A limitation is due to the fact that the anisotropy ratio of the fascia forming the roof of saphenous compartment and the effect of its anisotropy on intracompartmental SWE measurements are unknown and are unaccounted for in this study. Anisotropy of surrounding tissues might influence intracompartmental soft tissue density and shear wave velocity, however, this study is unable to evaluate such effects of anatomy on SWE assessment of saphenous compartment.

In addition to anisotropy, another confounder of SWE measurements of saphenous compartment may be the stretch stress exerted by underlying thigh muscles. Both stretch stress and anisotropy are highly dependent on anatomic and physiologic factors including, but not limited to, muscle mass and tonus, level of physical fitness and hormonal status; and thus exhibit significant intersubject differences. Such variations may partially account for the wide range of intersubject discrepancy observed in our SWE measurements. Two deductions may be made based on data: Firstly, comparison of shear modulus during early stages of CVD is only relevant within the same subject, i.e. with contralateral extremity. Secondly, a shear modulus threshold in predicting venous insufficiency is impractical due to the wide range of distribution with statistically insignificant mean and median differences among normal and refluxing veins. Both inferences are drawn based on high variance data. Validation of SWE in identifying CVD, on the other hand, requires a lower variance which requires identification of potential factors causing over or underestimation of pathology.
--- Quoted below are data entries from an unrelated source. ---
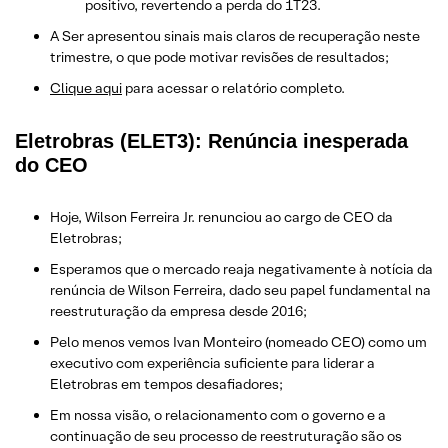
positivo, revertendo a perda do 1T23.
A Ser apresentou sinais mais claros de recuperação neste
trimestre, o que pode motivar revisões de resultados;
Clique aqui
para acessar o relatório completo.
Eletrobras (ELET3): Renúncia inesperada
do CEO
Hoje, Wilson Ferreira Jr. renunciou ao cargo de CEO da
Eletrobras;
Esperamos que o mercado reaja negativamente à notícia da
renúncia de Wilson Ferreira, dado seu papel fundamental na
reestruturação da empresa desde 2016;
Pelo menos vemos Ivan Monteiro (nomeado CEO) como um
executivo com experiência suficiente para liderar a
Eletrobras em tempos desafiadores;
Em nossa visão, o relacionamento com o governo e a
continuação de seu processo de reestruturação são os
A lower variance may be achieved by reducing the number of features in the model, i.e. by refining SWE protocol after evaluating intrasubject variability on repeated measurements, perhaps after a preliminary study.

Though our findings are promising, they have not necessarily revealed a causality relation, but a mere association. Venous insufficiency is a progressive condition becoming more severe and diffuse gradually [23, 24]. Transudation and inflammation in later stages of chronic venous disease would probably lead to increased venous and perivenous stiffness; hence, our results showing lower perivenous elasticity may look counter-intuitive at first. However, this study elaborates on the loss of perivenous support function as a factor in the occurrence of GSV insufficiency in its early stages; thus, only C0 and C1 patients were included. Chronic hydrostatic edema or inflammatory processes may eventually lead to further disruption of structural integrity of neighboring tissues in a vicious cycle; still, it would be imprudent to extrapolate our inferences to more advanced stages of CVD. Intracompartmental connective tissue elastography measurements are affected by many intrinsic and patient factors such as tissue edema and inflammation due to prior unnoticed trauma or phlebitis, hormonal effects including menstrual cycle, continuity and patency of saphenous fasciae and other musculofascial factors. Thus, elastography cut-off values obtained from specific populations may have limited generalizability.

CONCLUSION

Statistically significant intrapatient differences of intracompartmental elasticity among refluxing and normal saphenous veins indicate that lack of elastic support from surrounding connective tissues contributes to venous insufficiency. This, compared to venous valve integrity and venous flow studies, is a mostly overlooked aspect of underlying pathophysiology in the early stages of CVD and may merit further elaboration.